_Requirement A:_
Return everything in the stochastic games post from "This post is" down to "at that state).".
_Requirement B:_
According to the stochastic games post, who defined stochastic games, and in what year?
_Requirement C:_
Extend the stochastic games post by continuing it from its last sentence.

_Document passage:_

=== Begin Enclosure ===

This post is dedicated to a new and important result in game theory – the refutation of Mertens’ conjecture by Bruno Ziliotto. Stochastic games were defined by Shapley (1953). Such a game is given by

• a set Z of states,
• a set N = {1,2,…,n} of players,
• for every state z and every player i a set A_i(z) of actions available to player i at state z. Denote by Λ = { (z,(a_i)_{i ∈ N}) : a_i ∈ A_i(z) for every i} the set of all pairs (state, action profile at that state).
• for every player i, a stage payoff function u_i : Λ → R, and
• a transition function q : Λ → Δ(Z), where Δ(Z) is the set of probability distributions over Z.

The game starts at an initial state z^1 ∈ Z and is played as follows. At every stage t, each player i chooses an action a_i^t ∈ A_i(z^t), receives a stage payoff u_i(a_1^t,…,a_n^t), and the play moves to a new state, z^{t+1}, that is chosen according to q(z^t;a_1^t,…,a_n^t).

In this post I assume that all sets are finite. The N-stage game is a finite game, and therefore by backwards induction it has an equilibrium. As I mentioned in my previous post, the discounted game has an equilibrium (even a stationary equilibrium) because of continuity-compactness arguments.

=== End Enclosure ===

_Collected data:_
=== Begin Enclosure ===

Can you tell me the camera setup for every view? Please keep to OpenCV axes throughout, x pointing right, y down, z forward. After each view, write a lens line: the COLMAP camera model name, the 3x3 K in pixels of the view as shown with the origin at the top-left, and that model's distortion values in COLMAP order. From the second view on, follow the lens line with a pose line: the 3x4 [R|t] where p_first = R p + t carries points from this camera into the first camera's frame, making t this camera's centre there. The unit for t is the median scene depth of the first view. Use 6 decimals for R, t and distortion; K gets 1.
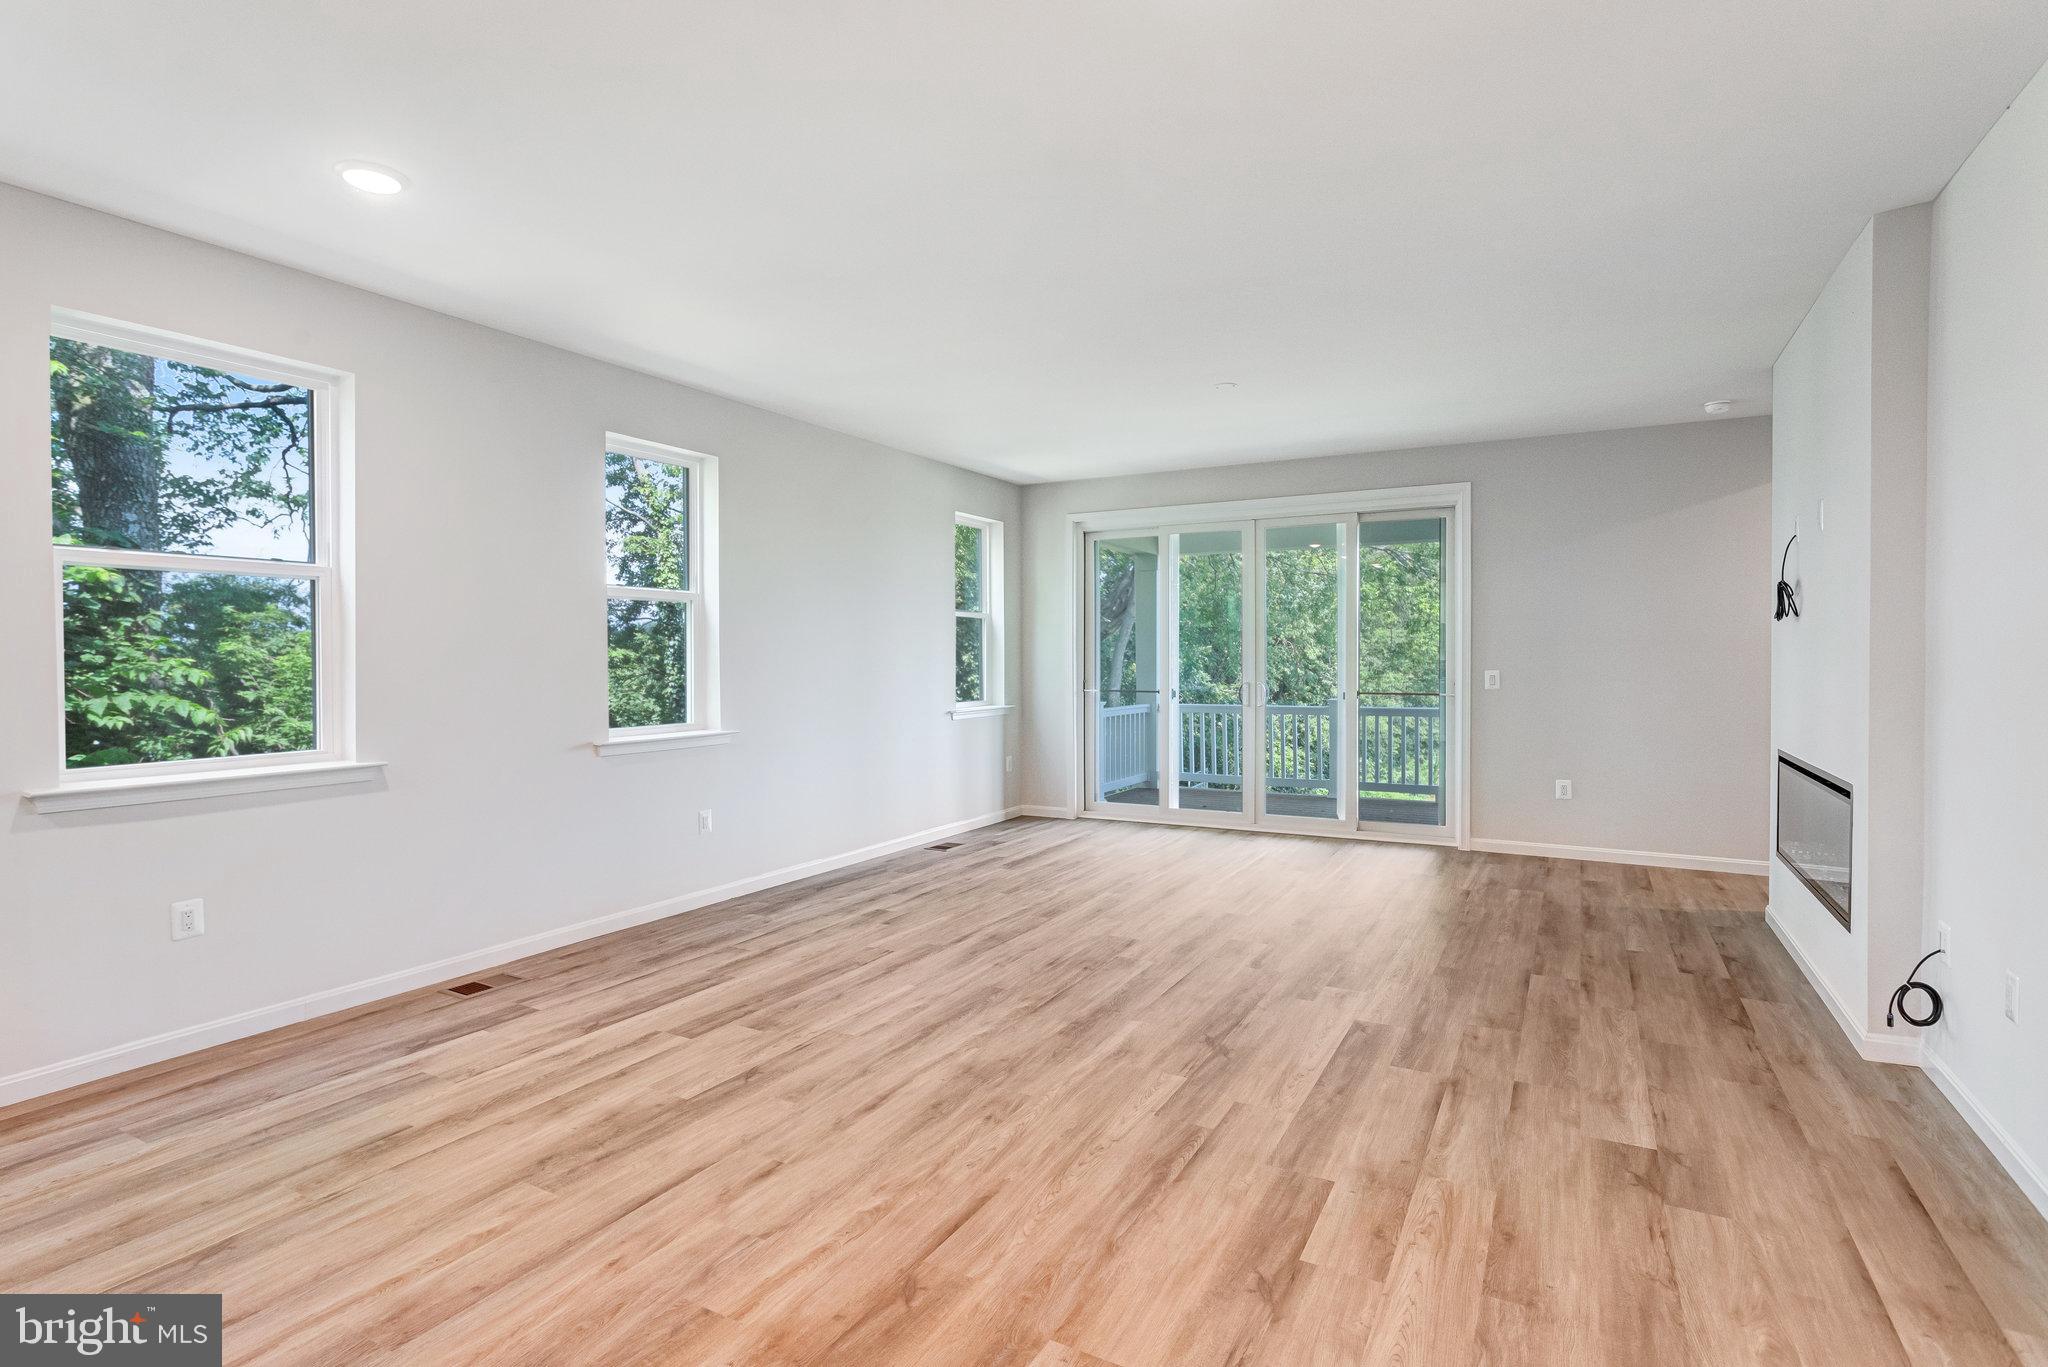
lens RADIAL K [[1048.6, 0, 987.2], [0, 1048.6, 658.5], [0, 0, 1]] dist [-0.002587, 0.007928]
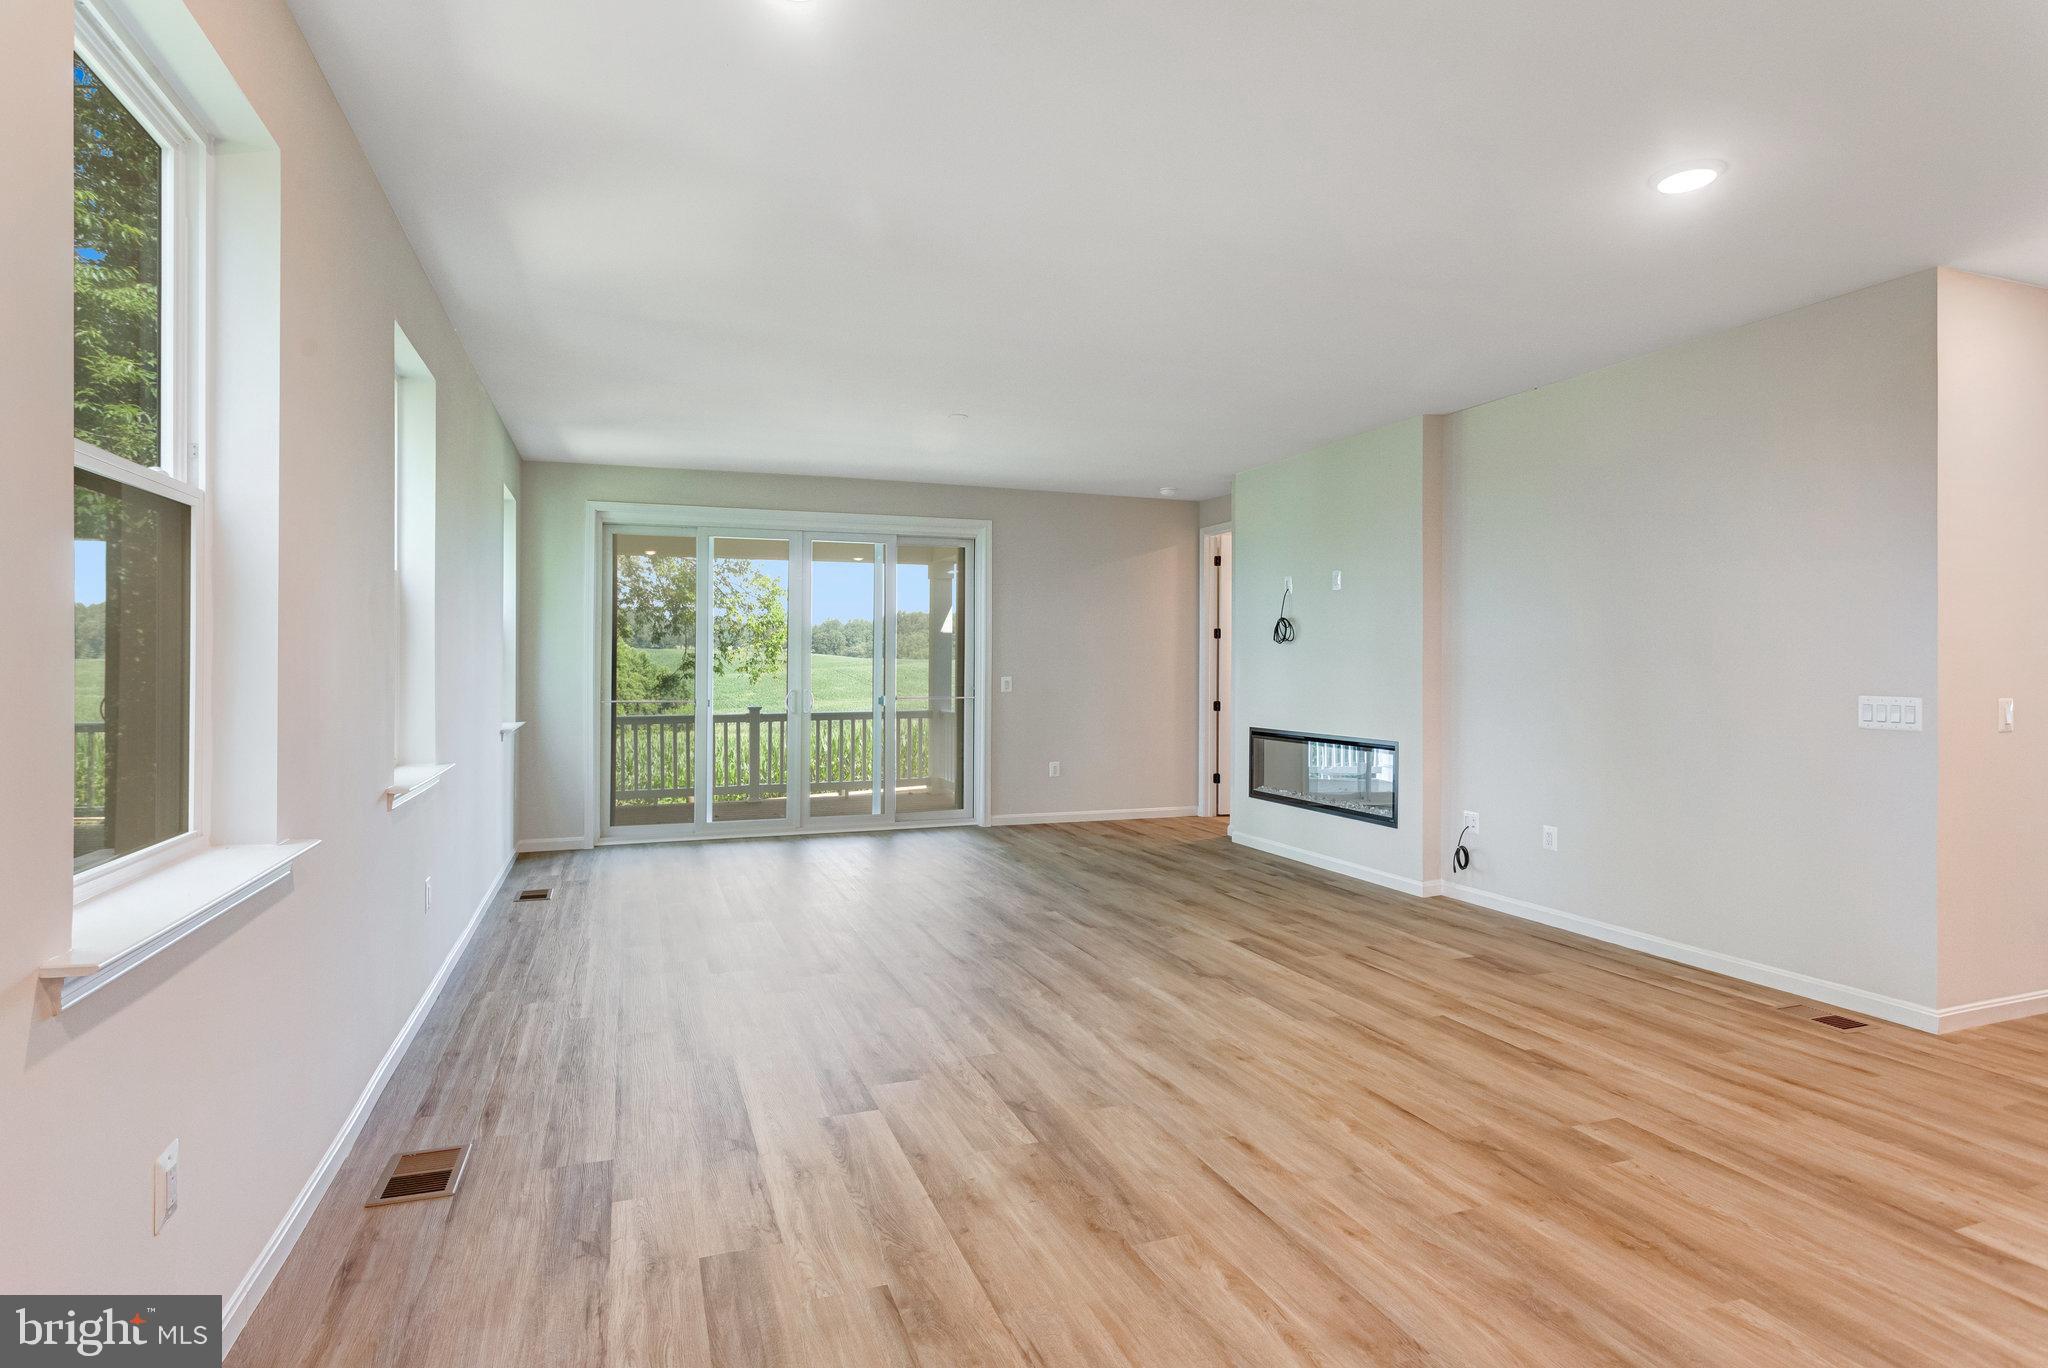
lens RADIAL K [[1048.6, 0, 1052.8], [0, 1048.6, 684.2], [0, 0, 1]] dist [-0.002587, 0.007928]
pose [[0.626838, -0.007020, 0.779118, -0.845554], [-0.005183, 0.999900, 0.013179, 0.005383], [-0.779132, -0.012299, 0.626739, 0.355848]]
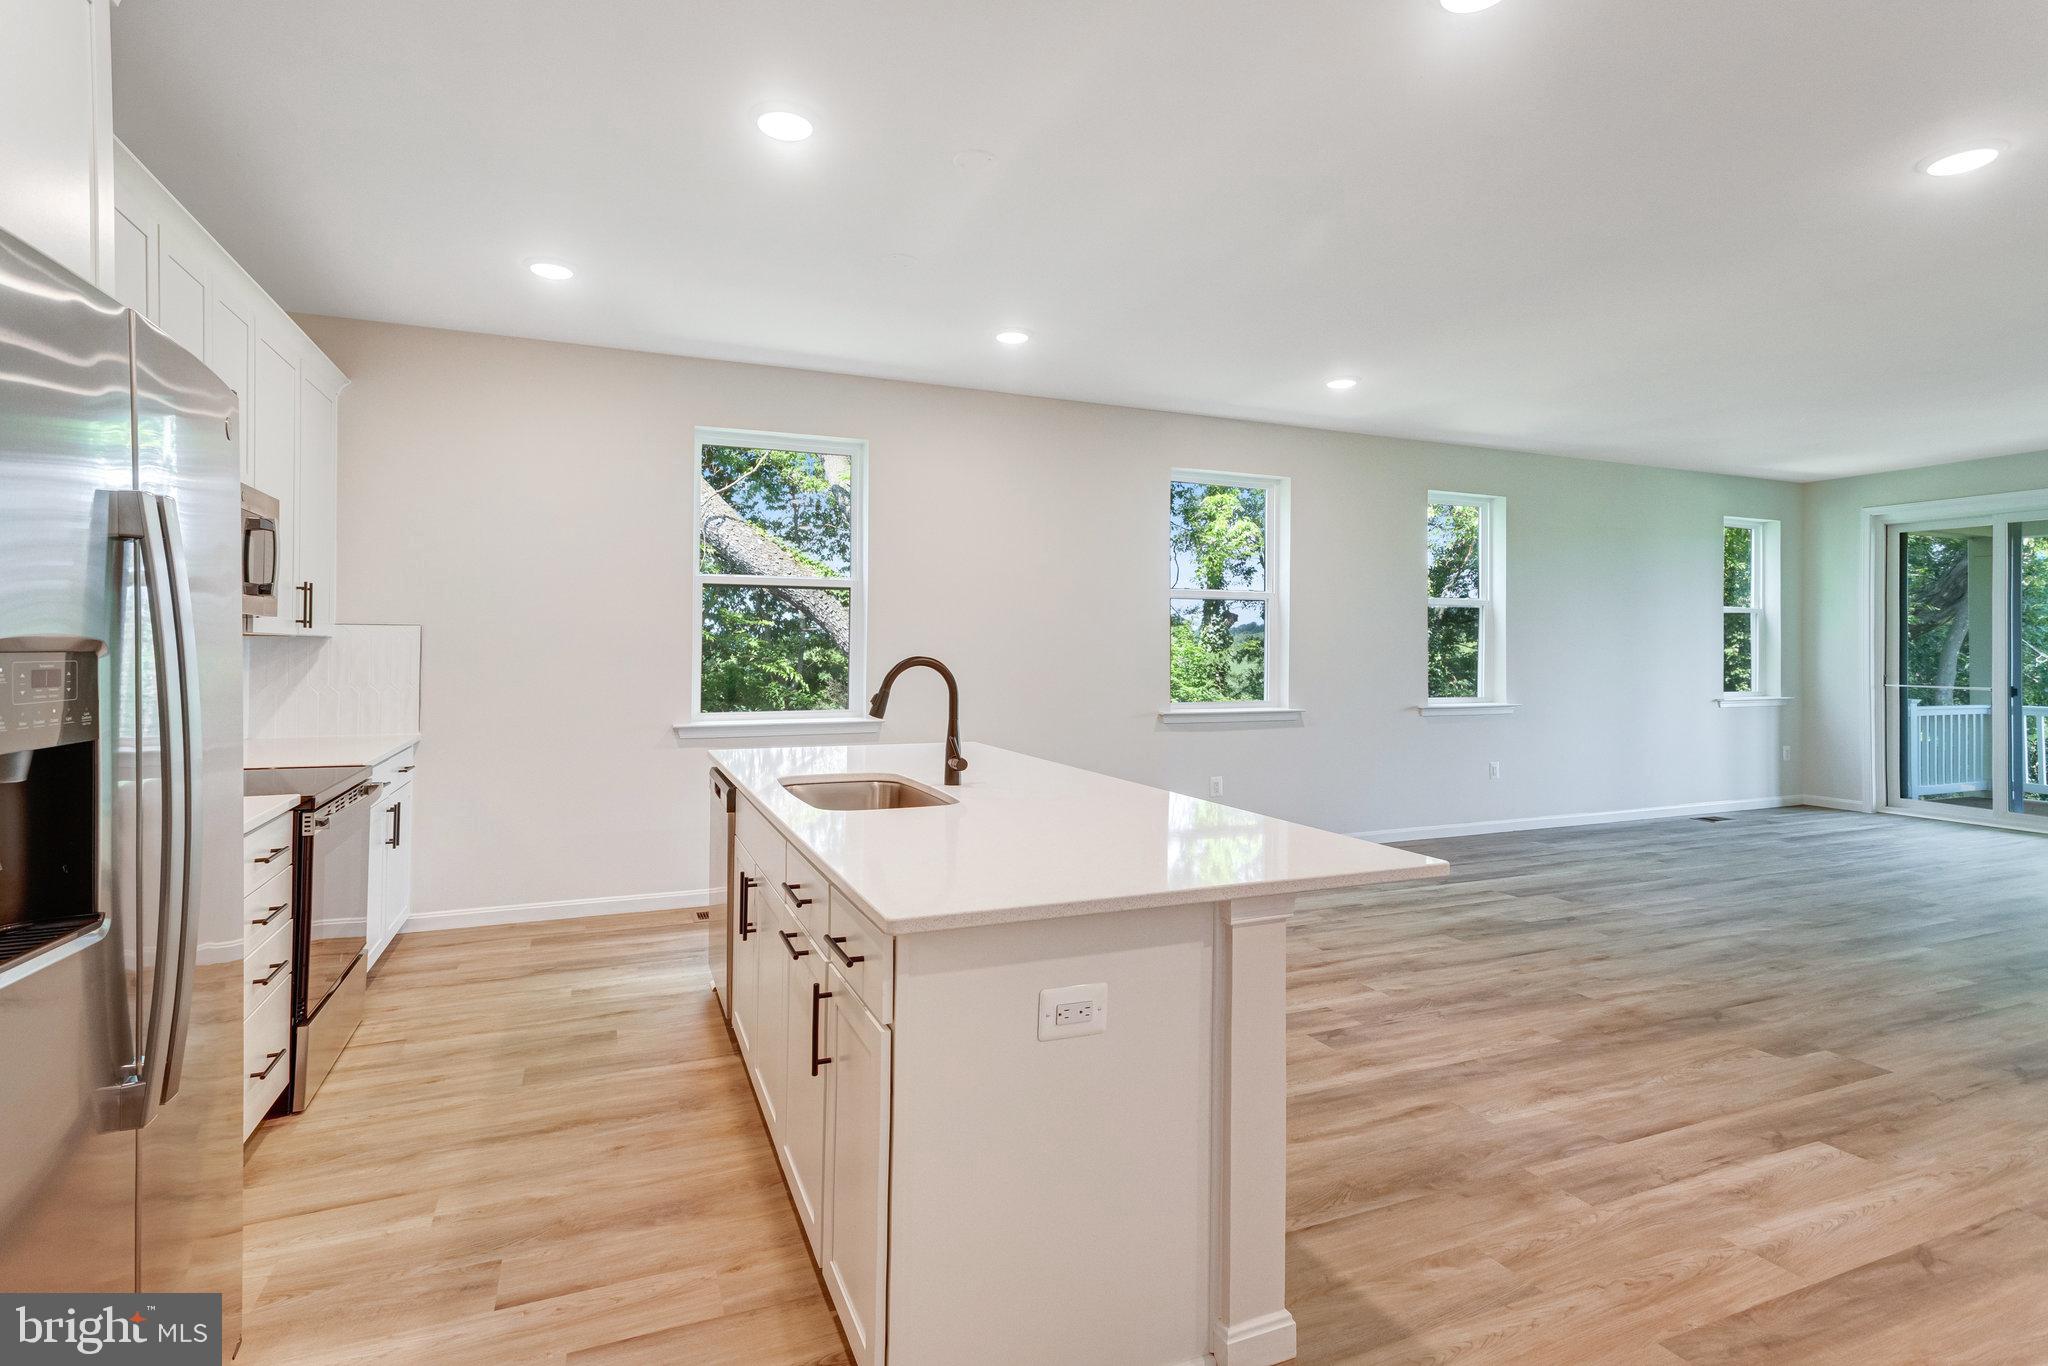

=== End Enclosure ===

_Response area A:_
This post is dedicated to a new and important result in game theory – the refutation of Mertens’ conjecture by Bruno Ziliotto. Stochastic games were defined by Shapley (1953). Such a game is given by

• a set Z of states,
• a set N = {1,2,…,n} of players,
• for every state z and every player i a set A_i(z) of actions available to player i at state z. Denote by Λ = { (z,(a_i)_{i ∈ N}) : a_i ∈ A_i(z) for every i} the set of all pairs (state, action profile at that state).

_Response area B:_
Shapley, in 1953.

_Response area C:_
Suppose now that the game is two-player zero-sum, and suppose that players do not observe the states nor the actions of each other. Rather, there is a set of signals S and  the transition function q is a function q:  Λ → Δ(Z × S × S). At each stage t, after choosing their actions, a triplet (z^{t+1},s_1^t,s_2^t) is chosen, and each player i observe the private signal s_i^t.   The signal of each player maybe correlated with the current action of the other player (thereby provide information about the action that the other player just chose), and/or with the current or new state (thereby provide information about the state variable), and/or with the payoff. Plainy, if a player does not know the current state, his set of action should be the same for all states.

This model includes the model of repeated games with incomplete information (Aumann and Maschler, 1995), stochastic games with imperfect monitoring of actions (Coulomb (2003) and Rosenberg, Solan, and Vieille (2003)), Markov decision problems with partial observation on the state variable (Rosebnerg, Solan, and Vieille, 2001), and many more models.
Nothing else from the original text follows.